Unlike the Smith Act, which can be administered only by federal officers acting in their official capacities, indictment for sedition under the Pennsylvania statute can be initiated upon an information made by a private individual. The opportunity thus present for the indulgence of personal spite and hatred or for furthering some selfish advantage or ambition need only be mentioned to be appreciated. Defense of the Nation by law, no less than by arms, should be a public, and not a private, undertaking. It is important that punitive sanctions for sedition against the United States be such as have been promulgated by the central governmental authority and administered under the supervision and review of that authority's judiciary. If that be done, sedition will be detected and punished no less, wherever it may be found, and the right of the individual to speak freely and without fear, even in criticism of the government, will, at the same time, be protected.

=== Dissent ===

Justice Stanley Reed wrote the dissenting opinion.
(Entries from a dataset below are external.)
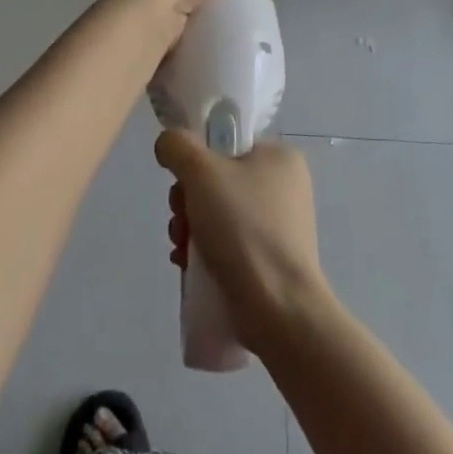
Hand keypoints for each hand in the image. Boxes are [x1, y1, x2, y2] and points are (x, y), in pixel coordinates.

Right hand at [156, 129, 329, 353]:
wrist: (278, 309)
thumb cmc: (244, 227)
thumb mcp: (202, 172)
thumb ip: (178, 146)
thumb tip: (168, 144)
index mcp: (280, 157)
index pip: (228, 144)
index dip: (197, 161)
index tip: (182, 184)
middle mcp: (284, 187)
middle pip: (219, 181)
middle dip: (188, 201)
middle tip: (180, 219)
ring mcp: (280, 227)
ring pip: (219, 214)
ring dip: (191, 228)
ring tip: (181, 248)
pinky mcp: (270, 262)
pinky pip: (229, 244)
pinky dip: (205, 252)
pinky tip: (188, 266)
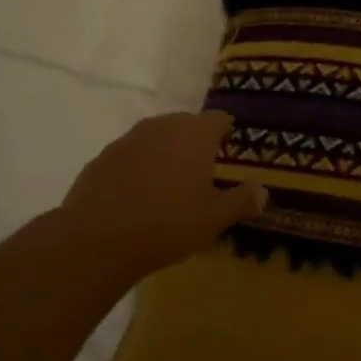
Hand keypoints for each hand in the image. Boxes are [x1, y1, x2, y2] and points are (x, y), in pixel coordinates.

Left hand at [61, 111, 266, 280]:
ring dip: (164, 153)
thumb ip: (241, 201)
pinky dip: (137, 168)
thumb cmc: (168, 224)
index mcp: (195, 134)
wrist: (96, 241)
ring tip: (168, 184)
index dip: (226, 133)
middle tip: (201, 171)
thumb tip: (263, 191)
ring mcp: (127, 140)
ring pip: (155, 138)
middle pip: (185, 124)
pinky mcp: (100, 159)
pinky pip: (128, 156)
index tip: (228, 152)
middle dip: (195, 142)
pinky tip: (136, 196)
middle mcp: (162, 127)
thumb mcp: (214, 218)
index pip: (219, 119)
Justices Harold Burton and Sherman Minton signed onto the opinion.
"The 'occupation of the field' argument has been developed by this Court for the Commerce Clause and legislation thereunder to prevent partitioning of this country by locally erected trade barriers", wrote Reed, "In those cases, this Court has ruled that state legislation is superseded when it conflicts with the comprehensive regulatory scheme and purpose of a federal plan. …" Reed says that in order for federal law to nullify a state law, "the conflict should be clear and direct before this Court reads a congressional intent to void state legislation into the federal sedition acts." Reed argues that Congress has not occupied the field with the Smith Act, and that it doesn’t need to, and by doing so is undermining state power.
Reed finishes with an emphatic declaration:

The Smith Act appears in Title 18 of the United States Code, which Title codifies the federal criminal laws. Section 3231 of that Title provides:

Nothing in this title shall be held to take away or impair the jurisdiction of the courts of the several States under the laws thereof.

That declaration springs from the federal character of our Nation. It recognizes the fact that maintenance of order and fairness rests primarily with the States. … This Court has interpreted the section to mean that States may provide concurrent legislation in the absence of explicit congressional intent to the contrary. Sexton v. California, 189 U.S. 319, 324-325. The majority's position in this case cannot be reconciled with that clear authorization of Congress.

The law stands against any advocacy of violence to change established governments. Freedom of speech allows full play to the processes of reason. The state and national legislative bodies have legislated within constitutional limits so as to allow the widest participation by the law enforcement officers of the respective governments. The individual States were not told that they are powerless to punish local acts of sedition, nominally directed against the United States. Courts should not interfere. We would reverse the judgment of the Supreme Court of Pennsylvania.